RECORDS FOR PROCESSING:
- - - - - - -

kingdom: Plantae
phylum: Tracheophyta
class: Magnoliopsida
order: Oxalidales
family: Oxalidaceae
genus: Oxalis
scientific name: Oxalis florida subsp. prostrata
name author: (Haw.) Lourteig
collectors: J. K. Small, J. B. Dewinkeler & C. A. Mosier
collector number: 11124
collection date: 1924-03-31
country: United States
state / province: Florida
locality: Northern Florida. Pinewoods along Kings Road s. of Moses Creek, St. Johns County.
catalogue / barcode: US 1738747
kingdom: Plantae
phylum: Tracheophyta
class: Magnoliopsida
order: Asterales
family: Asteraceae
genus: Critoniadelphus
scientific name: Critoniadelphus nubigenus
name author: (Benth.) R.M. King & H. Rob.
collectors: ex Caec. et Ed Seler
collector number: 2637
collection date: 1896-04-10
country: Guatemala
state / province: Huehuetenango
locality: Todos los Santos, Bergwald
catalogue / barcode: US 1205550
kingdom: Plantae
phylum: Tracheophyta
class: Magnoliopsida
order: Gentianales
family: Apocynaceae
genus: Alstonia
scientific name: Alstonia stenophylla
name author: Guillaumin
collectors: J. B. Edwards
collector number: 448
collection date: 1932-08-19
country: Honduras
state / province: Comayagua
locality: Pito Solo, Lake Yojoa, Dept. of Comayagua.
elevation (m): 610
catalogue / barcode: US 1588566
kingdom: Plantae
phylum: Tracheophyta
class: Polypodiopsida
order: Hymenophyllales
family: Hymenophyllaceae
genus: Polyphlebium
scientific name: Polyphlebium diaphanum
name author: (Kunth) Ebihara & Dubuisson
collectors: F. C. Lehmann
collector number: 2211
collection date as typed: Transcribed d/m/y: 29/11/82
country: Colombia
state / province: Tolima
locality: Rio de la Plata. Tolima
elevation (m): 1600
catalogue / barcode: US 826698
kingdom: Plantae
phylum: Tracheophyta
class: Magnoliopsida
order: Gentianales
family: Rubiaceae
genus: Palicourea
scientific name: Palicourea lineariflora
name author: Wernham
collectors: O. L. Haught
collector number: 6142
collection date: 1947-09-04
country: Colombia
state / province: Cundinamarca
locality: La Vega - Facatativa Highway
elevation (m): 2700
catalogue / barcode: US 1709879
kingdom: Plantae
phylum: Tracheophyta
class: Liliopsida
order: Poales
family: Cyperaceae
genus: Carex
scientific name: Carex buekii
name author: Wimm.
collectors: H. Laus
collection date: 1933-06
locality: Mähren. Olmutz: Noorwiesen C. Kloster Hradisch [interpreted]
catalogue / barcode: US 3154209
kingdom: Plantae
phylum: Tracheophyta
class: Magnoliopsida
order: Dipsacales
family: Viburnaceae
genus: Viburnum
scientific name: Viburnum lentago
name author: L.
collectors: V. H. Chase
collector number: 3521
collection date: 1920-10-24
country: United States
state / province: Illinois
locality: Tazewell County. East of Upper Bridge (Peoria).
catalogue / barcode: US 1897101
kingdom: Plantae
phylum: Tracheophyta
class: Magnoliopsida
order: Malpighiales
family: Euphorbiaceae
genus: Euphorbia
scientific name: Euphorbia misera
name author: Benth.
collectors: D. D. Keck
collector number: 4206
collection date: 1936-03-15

- - - - - - -

TASK DESCRIPTION:
Render every line of the rows above as a single numbered list, leaving out any blank lines.

OUTPUT OF THE TASK:
1. kingdom: Plantae
2. phylum: Tracheophyta
3. class: Magnoliopsida
4. order: Oxalidales
5. family: Oxalidaceae
6. genus: Oxalis
7. scientific name: Oxalis florida subsp. prostrata
8. name author: (Haw.) Lourteig
9. collectors: J. K. Small, J. B. Dewinkeler & C. A. Mosier
10. collector number: 11124
11. collection date: 1924-03-31
12. country: United States
13. state / province: Florida
14. locality: Northern Florida. Pinewoods along Kings Road s. of Moses Creek, St. Johns County.
15. catalogue / barcode: US 1738747
16. kingdom: Plantae
17. phylum: Tracheophyta
18. class: Magnoliopsida
19. order: Asterales
20. family: Asteraceae
21. genus: Critoniadelphus
22. scientific name: Critoniadelphus nubigenus
23. name author: (Benth.) R.M. King & H. Rob.
24. collectors: ex Caec. et Ed Seler
25. collector number: 2637
26. collection date: 1896-04-10
27. country: Guatemala
28. state / province: Huehuetenango
29. locality: Todos los Santos, Bergwald
30. catalogue / barcode: US 1205550
31. kingdom: Plantae
32. phylum: Tracheophyta
33. class: Magnoliopsida
34. order: Gentianales
35. family: Apocynaceae
36. genus: Alstonia
37. scientific name: Alstonia stenophylla
38. name author: Guillaumin
39. collectors: J. B. Edwards
40. collector number: 448
41. collection date: 1932-08-19
42. country: Honduras
43. state / province: Comayagua
44. locality: Pito Solo, Lake Yojoa, Dept. of Comayagua.
45. elevation (m): 610
46. catalogue / barcode: US 1588566
47. kingdom: Plantae
48. phylum: Tracheophyta
49. class: Polypodiopsida
50. order: Hymenophyllales
51. family: Hymenophyllaceae
52. genus: Polyphlebium
53. scientific name: Polyphlebium diaphanum
54. name author: (Kunth) Ebihara & Dubuisson
55. collectors: F. C. Lehmann
56. collector number: 2211
57. collection date as typed: Transcribed d/m/y: 29/11/82
58. country: Colombia
59. state / province: Tolima
60. locality: Rio de la Plata. Tolima
61. elevation (m): 1600
62. catalogue / barcode: US 826698
63. kingdom: Plantae
64. phylum: Tracheophyta
65. class: Magnoliopsida
66. order: Gentianales
67. family: Rubiaceae
68. genus: Palicourea
69. scientific name: Palicourea lineariflora
70. name author: Wernham
71. collectors: O. L. Haught
72. collector number: 6142
73. collection date: 1947-09-04
74. country: Colombia
75. state / province: Cundinamarca
76. locality: La Vega - Facatativa Highway
77. elevation (m): 2700
78. catalogue / barcode: US 1709879
79. kingdom: Plantae
80. phylum: Tracheophyta
81. class: Liliopsida
82. order: Poales
83. family: Cyperaceae
84. genus: Carex
85. scientific name: Carex buekii
86. name author: Wimm.
87. collectors: H. Laus
88. collection date: 1933-06
89. locality: Mähren. Olmutz: Noorwiesen C. Kloster Hradisch [interpreted]
90. catalogue / barcode: US 3154209
91. kingdom: Plantae
92. phylum: Tracheophyta
93. class: Magnoliopsida
94. order: Dipsacales
95. family: Viburnaceae
96. genus: Viburnum
97. scientific name: Viburnum lentago
98. name author: L.
99. collectors: V. H. Chase
100. collector number: 3521
101. collection date: 1920-10-24
102. country: United States
103. state / province: Illinois
104. locality: Tazewell County. East of Upper Bridge (Peoria).
105. catalogue / barcode: US 1897101
106. kingdom: Plantae
107. phylum: Tracheophyta
108. class: Magnoliopsida
109. order: Malpighiales
110. family: Euphorbiaceae
111. genus: Euphorbia
112. scientific name: Euphorbia misera
113. name author: Benth.
114. collectors: D. D. Keck
115. collector number: 4206
116. collection date: 1936-03-15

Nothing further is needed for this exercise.